MLB: Philadelphia Phillies at Boston Red Sox
That was a good day.
David Butler II-USA TODAY Sports

Welcome to the Red Sox Review series. It’s a fairly standard feature in which we will review the year that was for every player who made a decently large impact on the Red Sox this year. How do we come up with that definition? Completely arbitrarily, of course! The list of players we’re using can be seen here, and if we are missing anyone please let me know in the comments. Anyway, for the players who are included we will wrap up their season in a sentence, look at the positives of their 2018, the negatives, review their One Big Question from the preseason (when applicable!) and look ahead to what’s on the table for 2019. Today, we discuss Blake Swihart.

The Year in a Sentence

Swihart was discussed at a rate inversely proportional to his relatively meager contributions, such as they were, but he finally became an honest-to-dogg contributor this year.

The Positives

Once Christian Vazquez suffered a major injury, Swihart was forced behind the plate, where he acquitted himself fine and, more importantly, logged enough at-bats to finally show off the hitting skills that made him a top prospect. That said, I think the biggest positive for Swihart was when Hanley Ramirez was designated for assignment to make room for Dustin Pedroia’s temporary return from the DL. That Hanley was jettisoned when our trio of Red Seat podcasters thought it would be Swihart -- including Jake, who’s a big fan -- shows how little we know about the inner workings of a MLB organization. What little we could glean from the move was that Swihart was someone the Sox still believed in and, at least, were not willing to sell for pennies on the dollar.

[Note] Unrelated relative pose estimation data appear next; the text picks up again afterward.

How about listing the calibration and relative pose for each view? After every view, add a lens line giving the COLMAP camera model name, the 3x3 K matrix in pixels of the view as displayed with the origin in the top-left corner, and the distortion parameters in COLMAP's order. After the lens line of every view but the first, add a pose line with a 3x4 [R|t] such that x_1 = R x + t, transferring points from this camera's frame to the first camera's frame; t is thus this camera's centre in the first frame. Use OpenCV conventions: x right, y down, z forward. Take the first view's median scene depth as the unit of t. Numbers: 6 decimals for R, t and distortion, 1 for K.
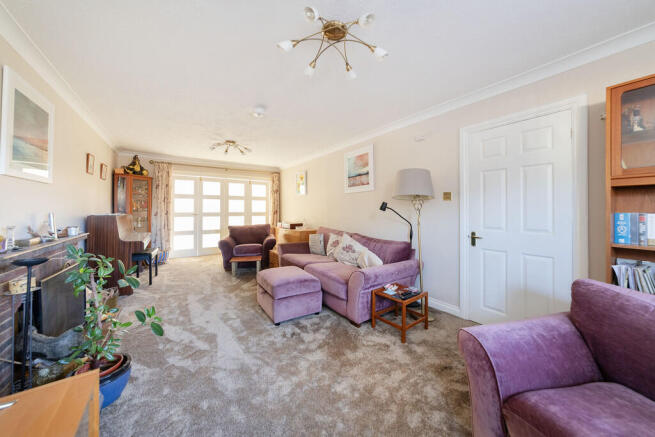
lens RADIAL K [[229.2, 0, 327.1], [0, 229.2, 213.2], [0, 0, 1]] dist [-0.000811, -0.000054]
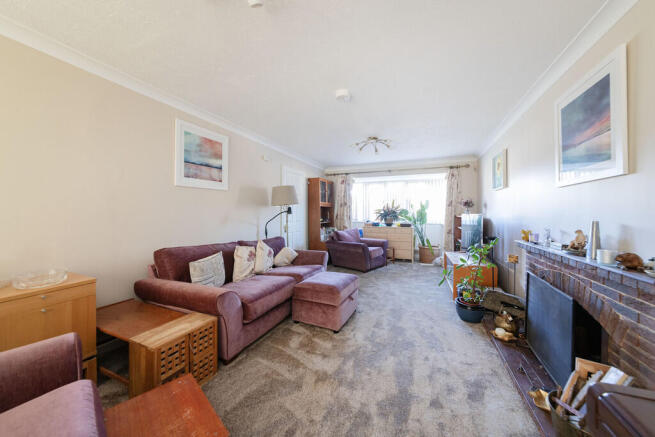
lens RADIAL K [[229.2, 0, 328.5], [0, 229.2, 214.3], [0, 0, 1]] dist [-0.000811, -0.000054]
pose [[-0.477811, -0.002175, 0.878460, -0.694153], [0.003664, 0.999983, 0.004469, -0.013491], [-0.878455, 0.005354, -0.477795, 1.026196]]
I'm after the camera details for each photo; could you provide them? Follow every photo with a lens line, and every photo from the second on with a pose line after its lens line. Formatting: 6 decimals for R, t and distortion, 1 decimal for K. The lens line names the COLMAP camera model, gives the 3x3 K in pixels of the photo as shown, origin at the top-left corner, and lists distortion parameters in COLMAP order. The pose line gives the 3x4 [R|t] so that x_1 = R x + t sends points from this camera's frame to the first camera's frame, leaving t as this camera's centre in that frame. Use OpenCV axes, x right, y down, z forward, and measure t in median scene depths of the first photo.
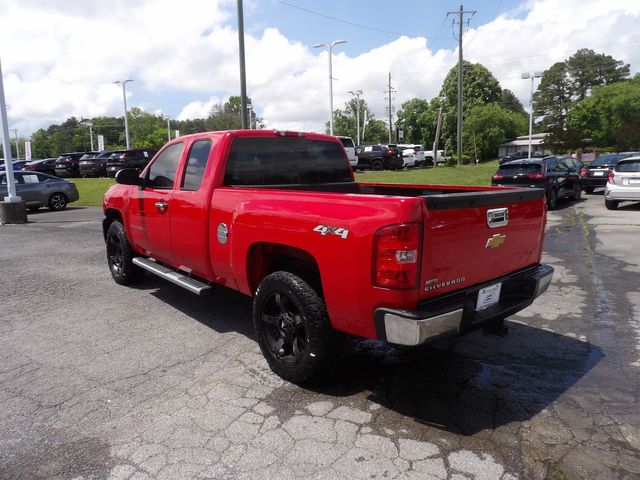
lens RADIAL K [[452.9, 0, 323.9], [0, 452.9, 230.4], [0, 0, 1]] dist [-0.010806, 0.016276]
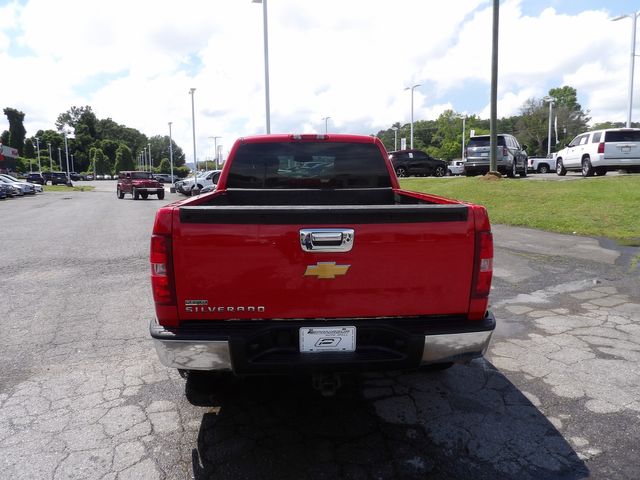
lens RADIAL K [[452.9, 0, 323.3], [0, 452.9, 232.7], [0, 0, 1]] dist [-0.010806, 0.016276]
pose [[0.789626, 0.085099, -0.607659, 0.773511], [-0.081862, 0.996093, 0.033120, -0.059887], [0.608103, 0.023592, 0.793507, 0.350284]]
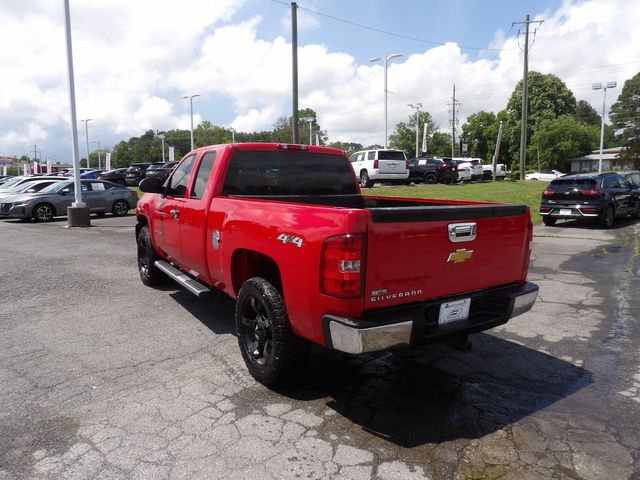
lens RADIAL K [[452.9, 0, 322.3], [0, 452.9, 229.8], [0, 0, 1]] dist [-0.010806, 0.016276]
pose [[0.990127, 0.029866, -0.136952, 0.196616], [-0.033700, 0.999100, -0.025764, 0.002440], [0.136060, 0.030125, 0.990243, -0.026536]]
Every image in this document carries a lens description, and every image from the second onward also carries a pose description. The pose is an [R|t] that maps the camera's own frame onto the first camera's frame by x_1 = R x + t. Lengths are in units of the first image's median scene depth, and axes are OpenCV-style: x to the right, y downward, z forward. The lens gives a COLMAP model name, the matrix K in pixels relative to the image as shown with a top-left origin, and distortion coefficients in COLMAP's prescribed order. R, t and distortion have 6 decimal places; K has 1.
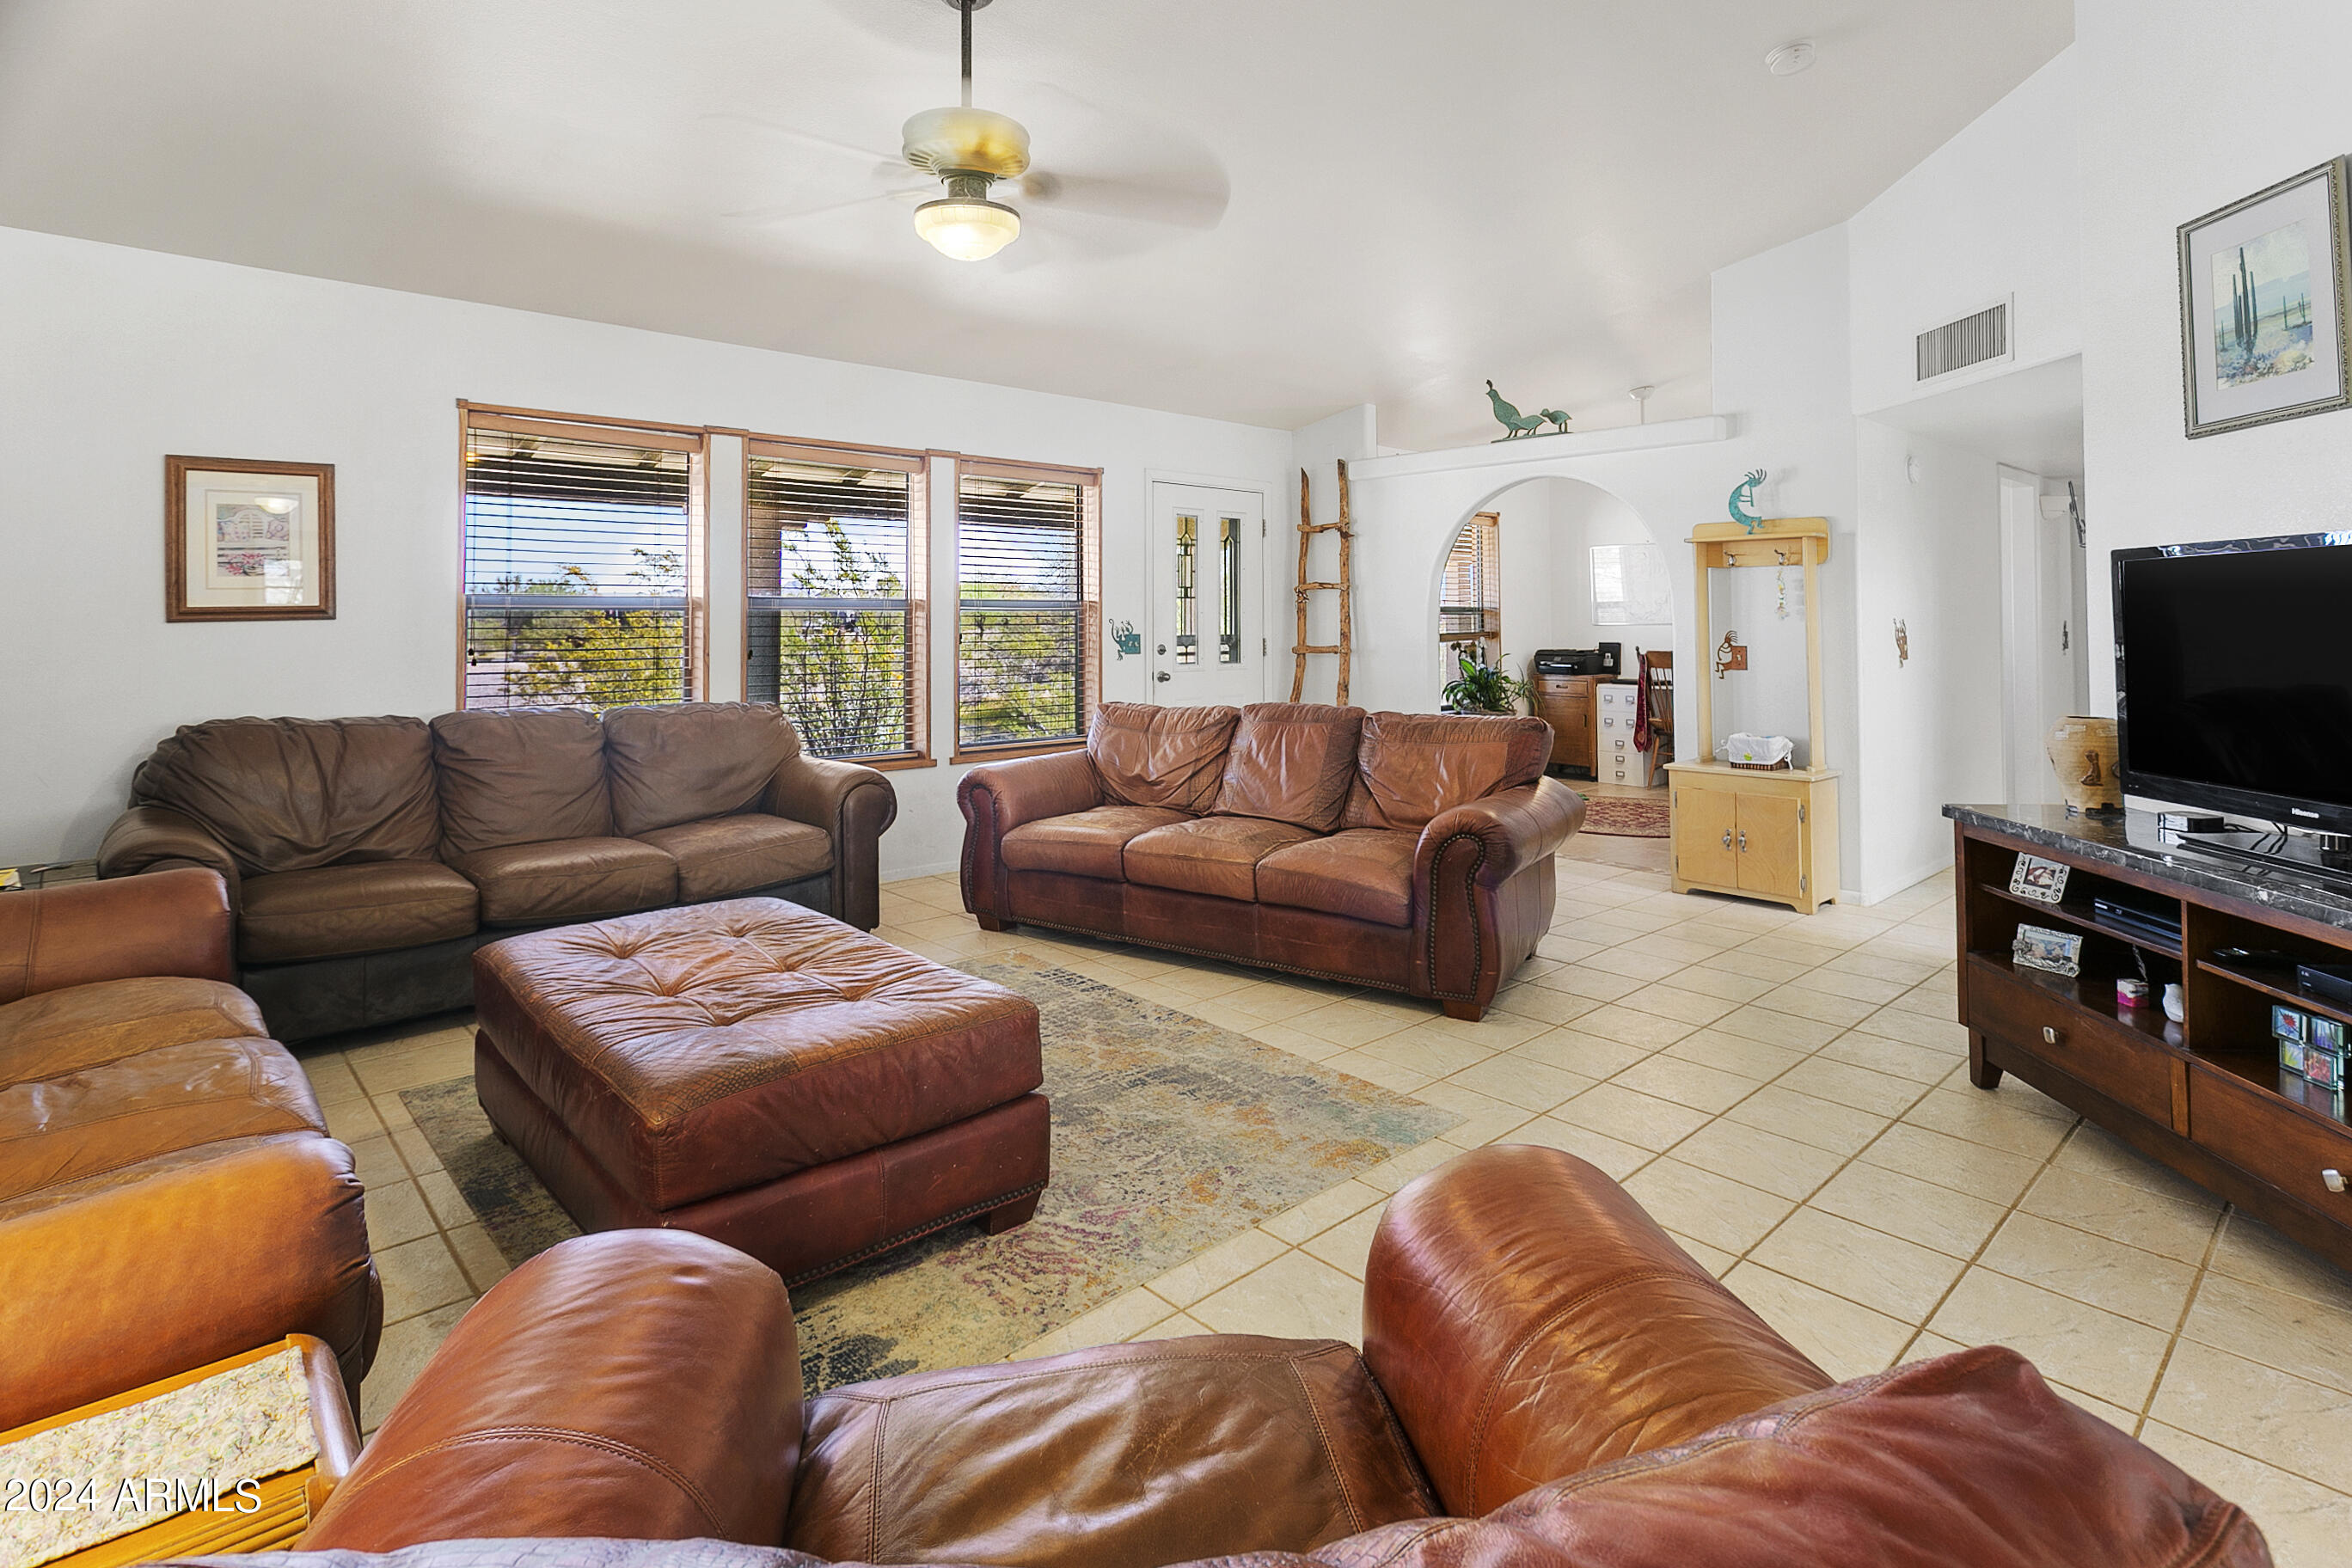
lens RADIAL K [[1188.3, 0, 1193.5], [0, 1188.3, 578.0], [0, 0, 1]] dist [0.003869, 0.000989]
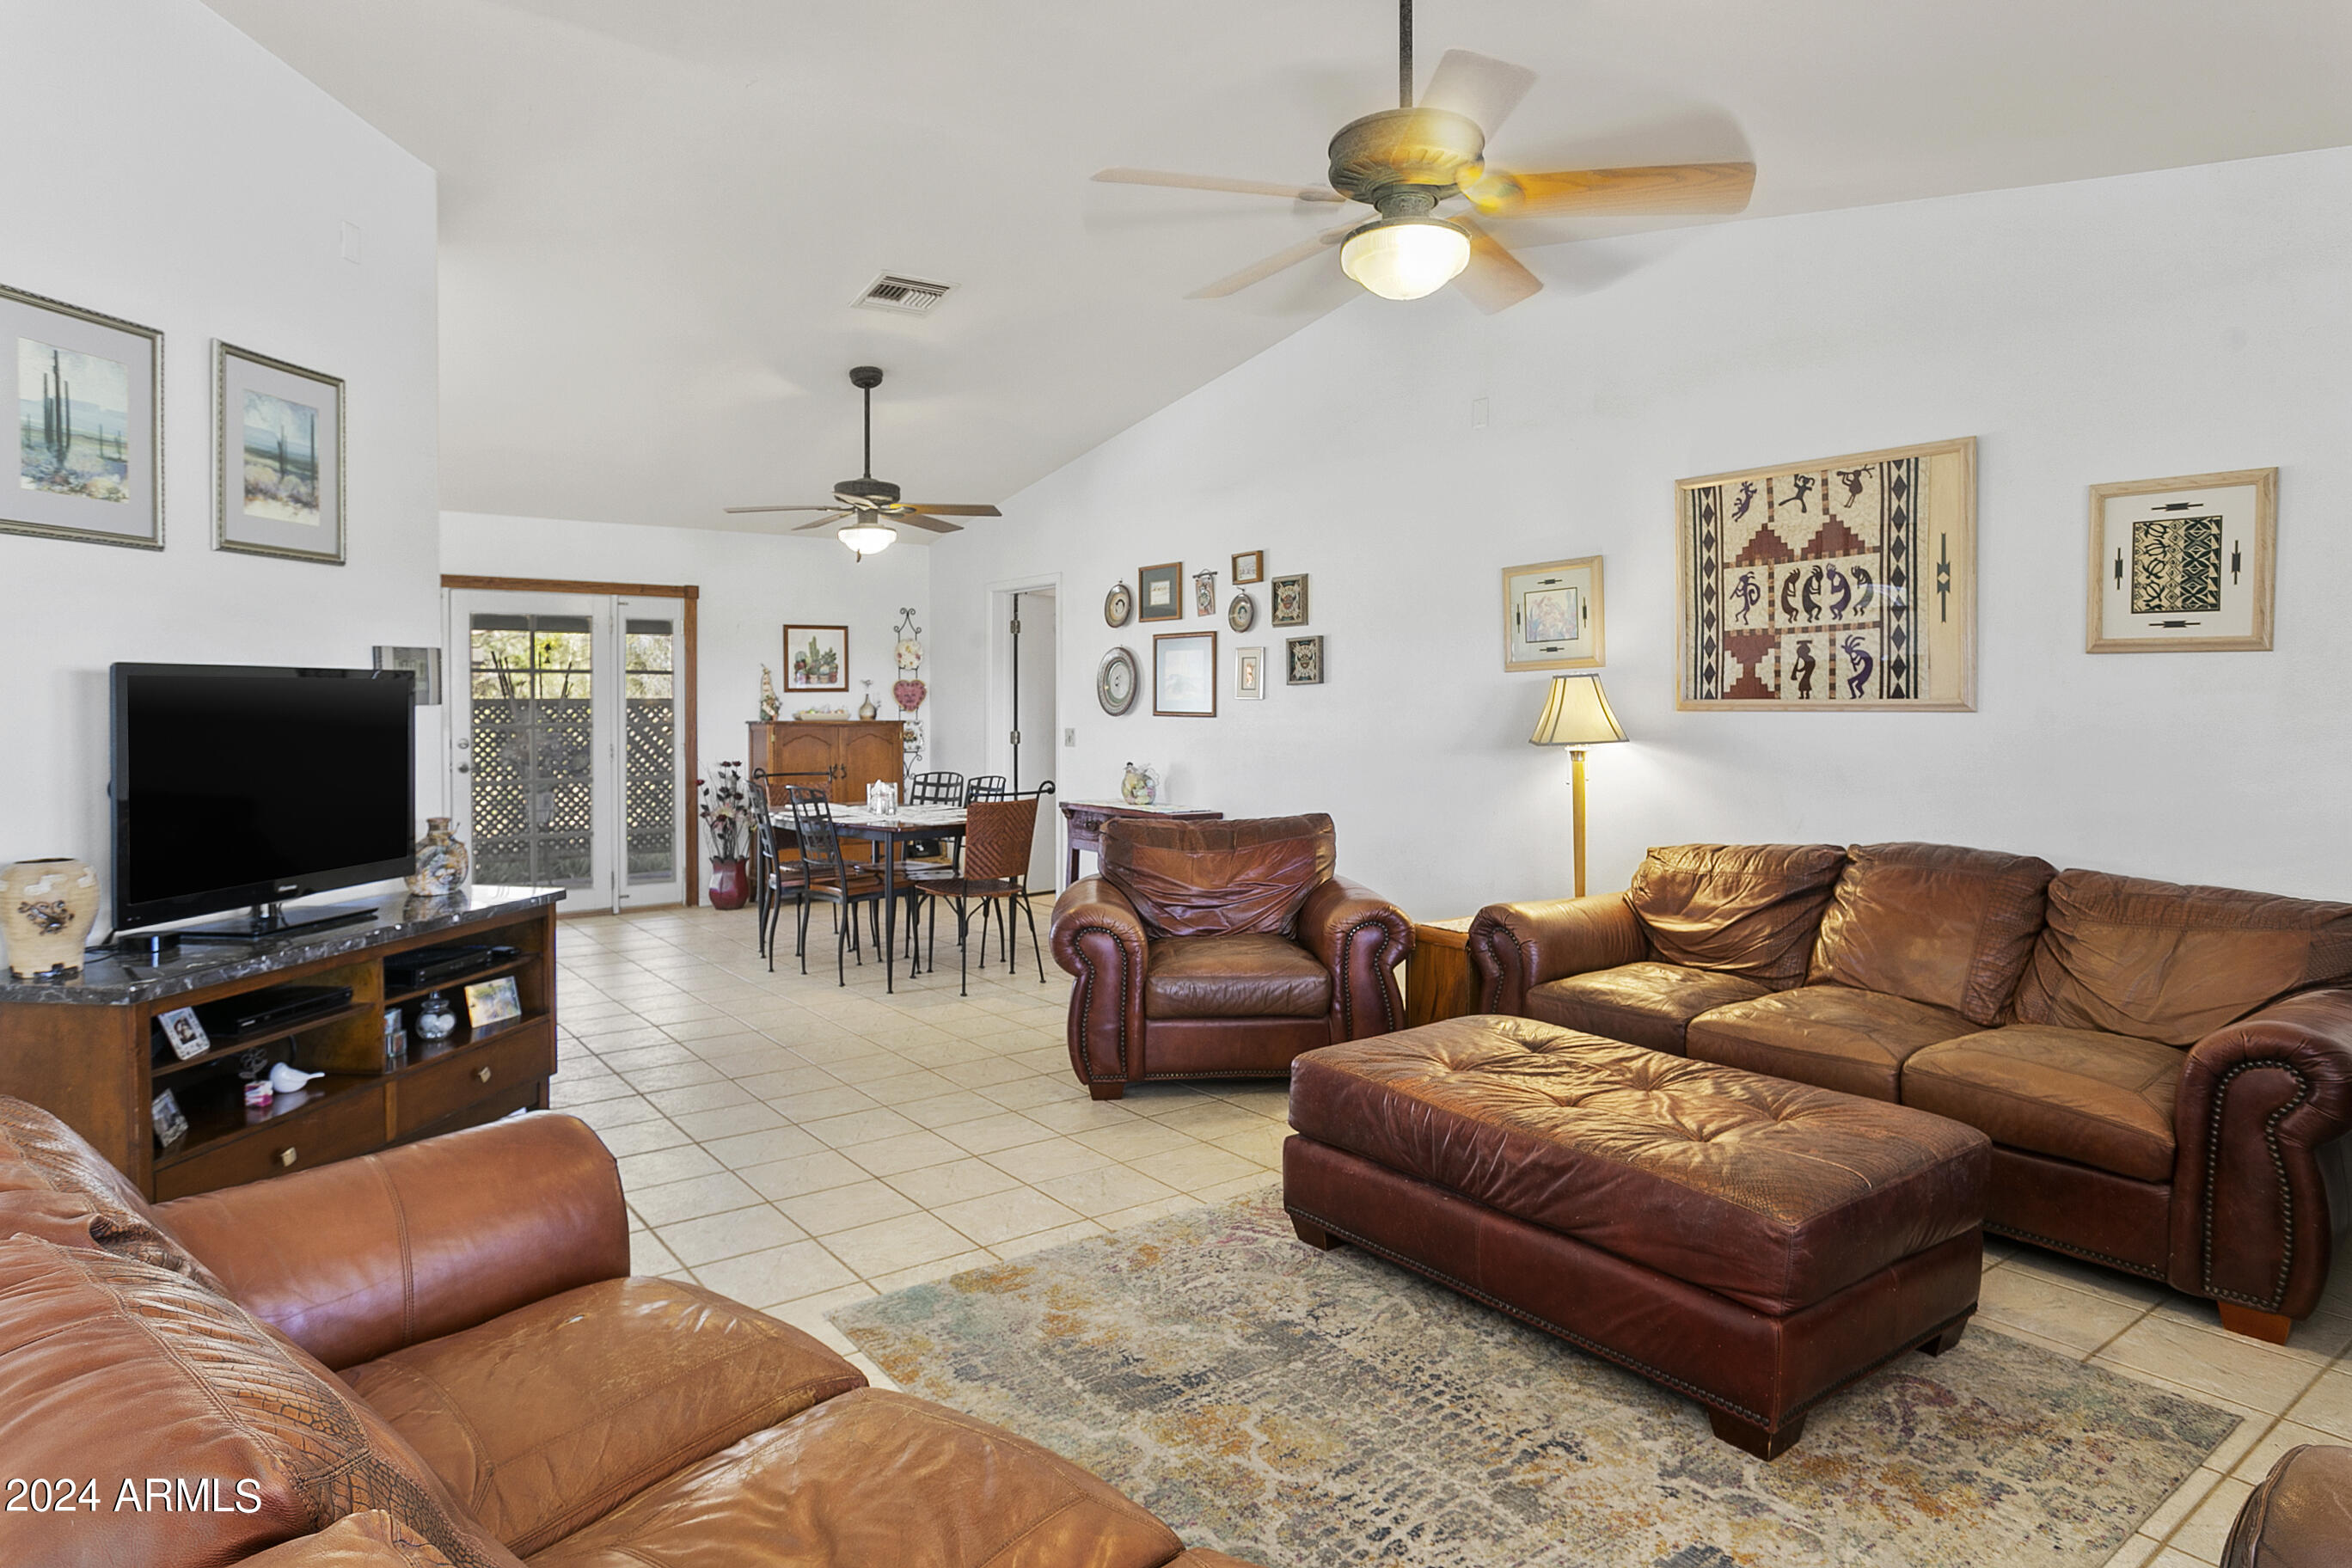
lens RADIAL K [[1338.5, 0, 1183.1], [0, 1338.5, 740.8], [0, 0, 1]] dist [-0.001669, 0.000181]
pose [[-0.994231, -0.002251, 0.107236, -0.144390], [-0.002740, 0.999986, -0.004417, 0.040814], [-0.107224, -0.004686, -0.994224, 2.069546]]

All Swihart did after that was show why the Sox believed in him, and why I came so far around on him to push for him as the starting catcher, insofar as the Sox will have a “starter” at all. He certainly should be in the rotation both behind the plate and around the field, and whatever value he gives away by hitting away from catcher is likely made up for, in aggregate, by his flexibility and low price tag. As we’ll see, he’s only so flexible; his hitting skills are exclusively against righties, but they are there.

Also he’s very good-looking. It comes up a lot.

The Negatives

He can’t hit lefties. His bat started extremely slow but was on fire in July, but he ended up right around 100 wRC+ against righties on the year, which makes him a fine platoon candidate. He was very extremely bad against lefties, with a -21 wRC+. The defense is good enough for the correct platoon matchup, but against lefties, Blake should be on the bench.

The Big Question

What about Blake Swihart’s defense?

What about it? It was fine. It wasn’t great, but it’s not supposed to be. It’s supposed to be available, not just at catcher but around the diamond. He’s a glue guy at this point. We’ve been hoping for another Buster Posey but should be happy with another Brock Holt. Just don’t let him hit lefties.

The Year Ahead

The simplest explanation is often the right one, and in the case of Swihart the simple explanation is that the organization likes him and wants to use him whenever possible, albeit in a reserve role. The playing time should increase this year, and I’d expect the wRC+ against righties to inch up as well as he slowly becomes a bigger and bigger part of the team. I’m not expecting 500 PAs -- that means something went wrong. He had 207 last year and I’d expected something like 350 to be in the works going forward, maybe inching up again in 2020 if he’s still around. The most important thing to know, now, is that he truly belongs here. He’s earned it. Now let’s see if he can go earn some money.